When Ms. Hen remembered this novel, she thought of the romantic parts. That might have been because she was sixteen and more interested in romance that the future of politics, destruction, and Winston’s job in the Ministry of Truth. What struck her this time reading the novel is that there are no computers. Of course, there weren’t many computers in the actual 1984, and there was barely a vision of what something like the internet would be, but in the novel, there is an image of a television screen watching the citizens’ every move and reporting back to the party when someone did something wrong.

This novel is important because it tells of a future which could become true. It’s general knowledge that the Internet is similar to Big Brother; the Internet knows what you search for and buy, and who you are stalking, and what kinds of pictures you put on social media. Social media is a special type of Big Brother in which everyone who is your friend is your own Big Brother and they know everything that you put on that website.

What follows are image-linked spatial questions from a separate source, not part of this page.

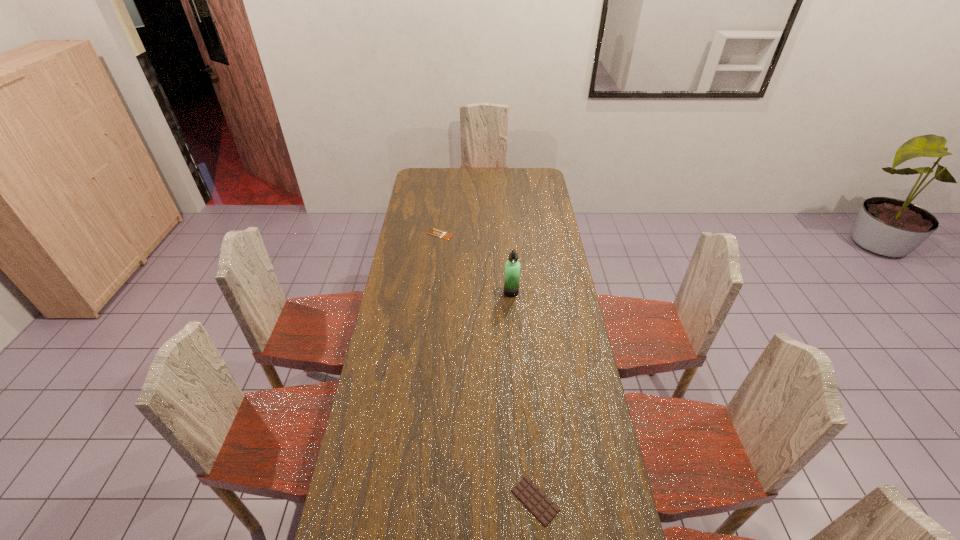
Find the location of a particular element. the tallest object is located at coordinates (512, 267).

The width and height of the screenshot is (960, 540). What are the coordinates of `thermos bottle` in the screenshot? It's located at (512, 267).

Identify the location of the second shortest object. The width and height of the screenshot is (960, 540). (532, 497).

At what (x,y) coordinates should I click in order to perform the action: click on the right chocolate bar. Please return your answer as a coordinate pair (x, y). The height and width of the screenshot is (540, 960). Looking at the image, I should click on (532, 497).

This screenshot has height=540, width=960. I want to click on the shortest object, so click(x=435, y=232).

I want to click on the shorter chocolate bar, so click(435, 232).

The height and width of the screenshot is (540, 960). Find the location of `free space located 0.320m on the front of the second farthest object`. free space located 0.320m on the front of the second farthest object is located at coordinates (516, 357).

The height and width of the screenshot is (540, 960). I want to click on vacant space located on the back of the taller chocolate bar, so click(530, 435).

In order to click on free space located 0.260m on the right of the leftmost object in this screenshot , I will do `click(506, 234)`.

Locate an element on the screen. Image resolution: width=960 pixels, height=540 pixels. object situated at the left edge is located at coordinates (435, 232).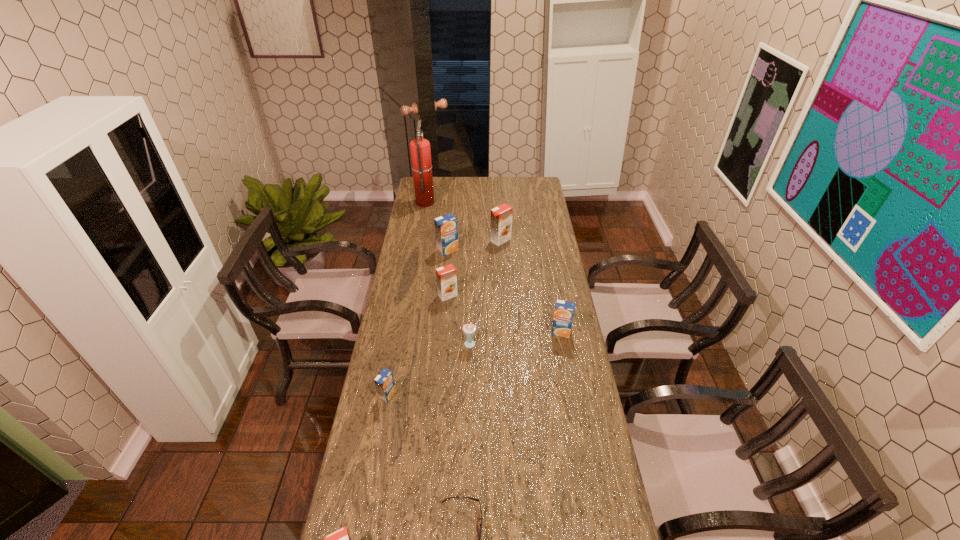
Locate an element on the screen. The height and width of the screenshot is (540, 960). free point located on the front of the leftmost blue orange_juice is located at coordinates (368, 503).

Identify the location of object at the far edge. This screenshot has height=540, width=960. (420, 150).

Locate an element on the screen. This screenshot has height=540, width=960. fire extinguisher located at the left edge is located at coordinates (420, 150).

The height and width of the screenshot is (540, 960). I want to click on orange_juice located at the left edge, so click(384, 382).

The width and height of the screenshot is (960, 540). I want to click on object at the right edge, so click(x=564, y=311).

Identify the location of object that is at the far left corner. The width and height of the screenshot is (960, 540). (420, 150).

At what (x,y) coordinates should I click in order to perform the action: click on vacant space at the far edge of the desktop. Please return your answer as a coordinate pair (x, y). This screenshot has height=540, width=960. Looking at the image, I should click on (471, 185).

Find the location of a particular element. vacant space at the left edge is located at coordinates (414, 347).

Locate an element on the screen. vacant region at the right edge of the desktop is located at coordinates (590, 395).

Locate an element on the screen. free spot at the far right corner of the desktop is located at coordinates (537, 190).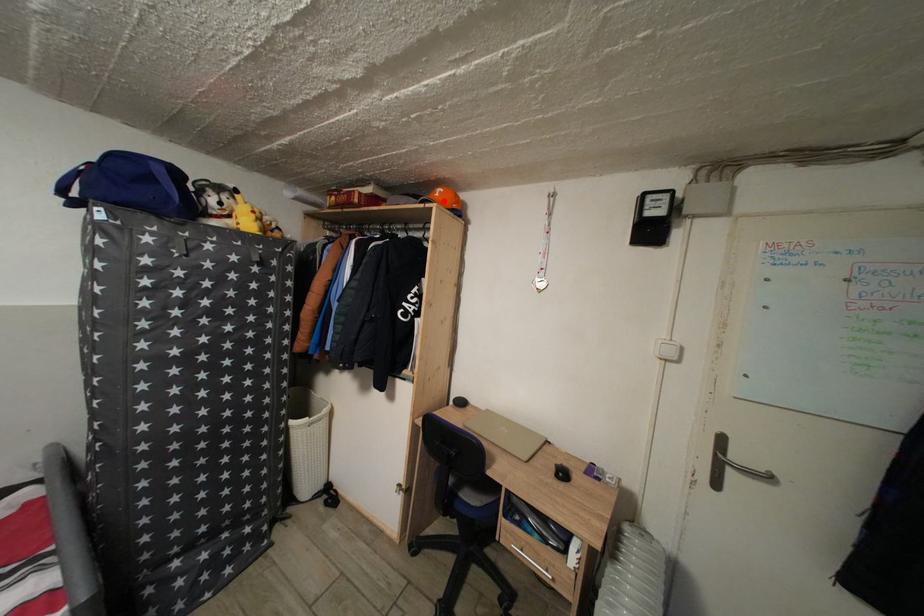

(Ms. Hen knows that most people don’t care about her life and what she does. But she tries not to reveal everything to everyone.)

Ms. Hen hopes that the world does not become the vision of this novel, but she is afraid that it might. There was a news story last week in which the CDC (The Center for Disease Control) had to change the wording in their documents. Ms. Hen read an article about that, which you can read here:
It talks about how this is “Orwellian” which Ms. Hen agrees with. Vladimir Nabokov said that every writer should try to put a word in the dictionary, such as his “Lolita.” Orwell managed to put the version of his own name, which means, “characteristic of the writing of George Orwell, especially with reference to his dystopian account in his totalitarian state in NINETEEN EIGHTY-FOUR.”

When Ms. Hen remembered this novel, she thought of how the Party broke Winston. She was afraid that this is what would happen to the world. The hopeful thing is that now, there are still people to stand up and say, “No, we won’t take that!” or “WTF?” of some such version. She hopes that there will always be people who will fight the those in charge if the world is going badly, which Ms. Hen thinks it is.


Ms. Hen believes that this is a novel everyone should read. It is important because it was one person’s imagined scenario of the future, which we have not succumbed to yet, and hopefully never will. But Ms. Hen is not sure. She does not want to believe these things could happen, but current events are proving her wrong. George Orwell wrote this novel as a response to the horrors or World War II and Stalin’s Soviet Union. He didn’t know about today’s world, and the icy slope the United States and the Western world are now slipping down. Who will be there to catch us? Ms. Hen doesn’t know, and is not sure anyone does.